15:15:31 beach Here is another question, also more philosophical than practical: It used to be the case that a global variable in C was just an address. Now, because of dynamic linking, they use a mechanism that introduces many more memory accesses (GOT tables and whatnot). We don't have that problem in Common Lisp, so could a Linux executable use a mechanism closer to that used for Common Lisp, rather than this GOT business?

15:18:07 beach Not terribly interesting, I know.

15:18:37 beach But I started thinking about it, because flip214 gave me feedback on the CLOSOS specification.

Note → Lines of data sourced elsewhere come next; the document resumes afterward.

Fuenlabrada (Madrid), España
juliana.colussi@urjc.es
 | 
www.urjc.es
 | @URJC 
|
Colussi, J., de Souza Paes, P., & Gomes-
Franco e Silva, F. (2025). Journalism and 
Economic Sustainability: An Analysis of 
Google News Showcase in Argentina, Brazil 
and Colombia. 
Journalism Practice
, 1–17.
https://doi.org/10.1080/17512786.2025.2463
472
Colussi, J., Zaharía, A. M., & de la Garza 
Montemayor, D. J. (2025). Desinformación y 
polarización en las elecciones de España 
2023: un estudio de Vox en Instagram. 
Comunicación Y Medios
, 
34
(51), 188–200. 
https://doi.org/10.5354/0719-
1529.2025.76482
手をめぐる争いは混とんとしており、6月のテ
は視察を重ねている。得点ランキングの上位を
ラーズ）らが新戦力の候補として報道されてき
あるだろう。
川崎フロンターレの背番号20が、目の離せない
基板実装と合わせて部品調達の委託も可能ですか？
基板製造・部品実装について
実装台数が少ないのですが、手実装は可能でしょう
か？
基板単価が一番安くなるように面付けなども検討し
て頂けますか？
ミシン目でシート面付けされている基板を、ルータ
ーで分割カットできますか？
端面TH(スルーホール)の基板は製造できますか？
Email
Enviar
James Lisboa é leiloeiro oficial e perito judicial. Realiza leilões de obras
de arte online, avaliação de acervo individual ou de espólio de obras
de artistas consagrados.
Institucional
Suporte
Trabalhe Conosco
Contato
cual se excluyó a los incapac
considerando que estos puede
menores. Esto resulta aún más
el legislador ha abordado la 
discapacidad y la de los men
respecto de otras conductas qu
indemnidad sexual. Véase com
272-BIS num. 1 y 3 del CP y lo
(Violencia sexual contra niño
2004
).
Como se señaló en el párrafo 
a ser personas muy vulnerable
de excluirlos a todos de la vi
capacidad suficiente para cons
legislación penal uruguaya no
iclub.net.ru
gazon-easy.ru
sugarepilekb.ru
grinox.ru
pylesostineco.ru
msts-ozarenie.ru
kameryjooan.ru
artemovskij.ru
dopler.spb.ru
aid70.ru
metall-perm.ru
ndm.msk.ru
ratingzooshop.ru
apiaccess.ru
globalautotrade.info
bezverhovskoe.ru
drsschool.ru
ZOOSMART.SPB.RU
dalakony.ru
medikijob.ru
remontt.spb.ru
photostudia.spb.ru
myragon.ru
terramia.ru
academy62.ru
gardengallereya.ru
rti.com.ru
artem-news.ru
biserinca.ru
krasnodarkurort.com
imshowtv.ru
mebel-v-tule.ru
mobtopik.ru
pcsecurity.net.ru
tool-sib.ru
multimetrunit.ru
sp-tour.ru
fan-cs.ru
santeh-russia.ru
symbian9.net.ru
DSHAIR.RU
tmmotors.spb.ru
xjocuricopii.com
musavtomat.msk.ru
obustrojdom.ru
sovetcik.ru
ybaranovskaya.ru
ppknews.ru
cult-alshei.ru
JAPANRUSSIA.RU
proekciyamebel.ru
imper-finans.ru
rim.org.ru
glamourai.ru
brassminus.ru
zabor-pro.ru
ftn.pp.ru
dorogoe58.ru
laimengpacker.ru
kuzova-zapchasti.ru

15:19:29 scymtym part of the problem seems to be that C doesn't have a "runtime" that could make adjustments when new code is loaded. and the linker doesn't know enough about the program to do it

15:19:32 scymtym but i'm on thin ice here

15:19:42 beach Sure, me too.

15:20:05 beach That's a clue though. But doesn't C++ require a way more complicated linker these days?

15:20:39 beach And in the CLOSOS specification, I discuss problems with existing operating systems in there, so ASLR came up. And that got me thinking about things that have become more complex because of shared libraries, etc.

15:22:30 beach I guess the C++ linker is still not active at run time, and that could be a requirement for a more sane mechanism.

15:25:28 scymtym in #sbcl, pfdietz just mentioned a paper in which C++ code is significantly sped up by optimizing at runtime :)

15:25:41 pfdietz https://arxiv.org/pdf/1807.06735.pdf

15:25:52 Bike c++ causes exciting things like two modules having code for the same macroexpanded (template) function definition

15:26:12 Bike i asked about it on twitter once and the compiler people i know started talking about drinking

15:27:34 beach Wow.

15:29:03 pfdietz Post-link time, at least.

15:29:20 beach pfdietz: Interesting.

15:30:14 pfdietz The big win is moving cold code away from hot code, and grouping the hot code together, to reduce pressure on the instruction cache.

15:31:09 beach I am a bit surprised that it would have any significant effect.

15:33:03 beach But maybe I don't know how a modern instruction cache works.

15:33:44 pfdietz Latency out to memory >> CPU cycle time. So cache misses are very costly.

15:33:56 beach That part I know.

15:34:17 beach I would think the code would be so close that it would fit in a cache line to have any effect.

15:34:59 beach I could see how it would have an effect on paging, but not on cache performance.

15:35:20 beach Unless, of course, the instruction cache works in 4k chunks these days.

15:37:53 beach It used to be the case that a cache line was a few words long, and that the cache line was chosen for some memory chunk based on the address modulo the size of the cache.